2 · Use streaming when you have a UI

audio.extractStream halves the perceived latency for users. See Streaming.

3 · Tune maxRetries + timeoutMs to your SLO

const ohm = new OHM({
  apiKey: process.env.OHM_API_KEY!,
  timeoutMs: 30_000,        // tighter than the 60s default
  maxRetries: 1,            // fewer retries for user-facing latency
});

Patterns for very high RPS (>50/s sustained)

NeedWhat to do
Cache identical extractionsHash the transcript, key the cache yourself, check before calling. OHM doesn't dedupe across requests.
Batch ingestionUse a queue (BullMQ, Pub/Sub) on your side; process in the background, store results, push results to the user via your existing channel.
Backpressure on the customer sideSurface the SDK's OHMRateLimitError.retryAfterSec and pause your worker until then; don't hot-loop.
Custom rate limit per keySet rateLimitPerMinute on the key (Studio → Keys → edit) so a runaway worker can't drain your monthly budget.

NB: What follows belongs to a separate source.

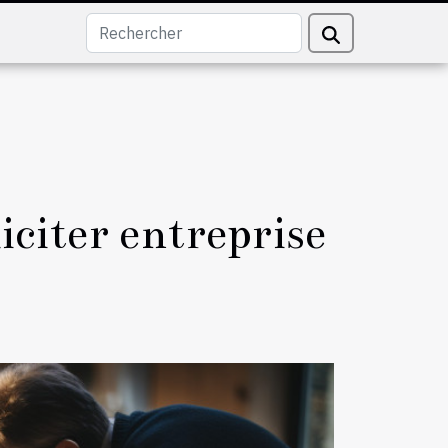
iciter entreprise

Big audio (multi-minute consults)

OHM's transcribe path streams the file from disk straight to STT and back. The full multipart body never sits in memory. Practical limits:

  • Per-request size cap: 500 MB at the SDK (OHMValidationError thrown synchronously before upload starts). Server cap configurable via STUDIO_MAX_AUDIO_BYTES.
  • Duration: any length. The STT provider has a documented ~1-hour per-file ceiling, so recordings longer than 55 min are split server-side (ffmpeg stream-copy), submitted in parallel, and the transcripts merged. Responses (sync + streaming + async-job) surface chunked: true + chunkCount so your UI can flag the boundary.
  • Per-request wall-clock: 30 minutes. Caddy + the API are configured to hold streaming uploads that long; don't reduce client timeout below 5 minutes.
  • Compression: WebM-Opus at 32-48 kbps is plenty for clinical speech and keeps files small. Avoid uncompressed WAV.
// MediaRecorder default — already optimal for long consults:
const rec = new Recorder({ mimeType: "audio/webm;codecs=opus" });

Webhooks vs polling

For long-running pipelines, set up a webhook — OHM POSTs invocation.success / invocation.failed events to your URL with HMAC-SHA256 signatures. No polling required.

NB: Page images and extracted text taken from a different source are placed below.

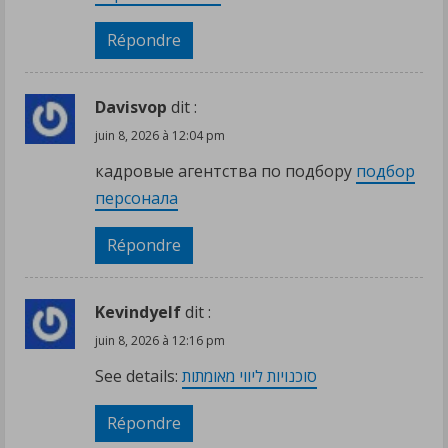
Répondre
Davisvop
dit :
juin 8, 2026 à 12:04 pm
кадровые агентства по подбору
подбор
персонала
Répondre
Kevindyelf
dit :
juin 8, 2026 à 12:16 pm
See details:
סוכנויות ליווי מאומתות
Répondre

// In Studio: API → Settings → Webhooks → Add
//   url:    https://your-backend/ohm-events
//   events: invocation.success, invocation.failed
//
// On your server, verify:
import { createHmac } from "node:crypto";

app.post("/ohm-events", express.raw({ type: "application/json" }), (req, res) => {
  const sig = req.header("OHM-Signature")?.replace("sha256=", "");
  const expected = createHmac("sha256", process.env.OHM_WEBHOOK_SECRET!)
    .update(req.body)
    .digest("hex");
  if (sig !== expected) return res.status(401).end();
  const event = JSON.parse(req.body);
  // event: { event, organizationId, projectId, apiId, apiSlug, timestamp, data }
  res.status(204).end();
});

Self-host scaling

If you self-host the OHM API (apps/api), the only services you need to scale horizontally are the API itself and Redis. Postgres is pooled via Prisma; replication is recommended once you cross 10k extractions/day.

Caching is a server-side detail

OHM does the heavy lifting. Your SDK code stays the same — same calls, same response shapes. The only knob you tune is maxRetries / timeoutMs for your own SLO.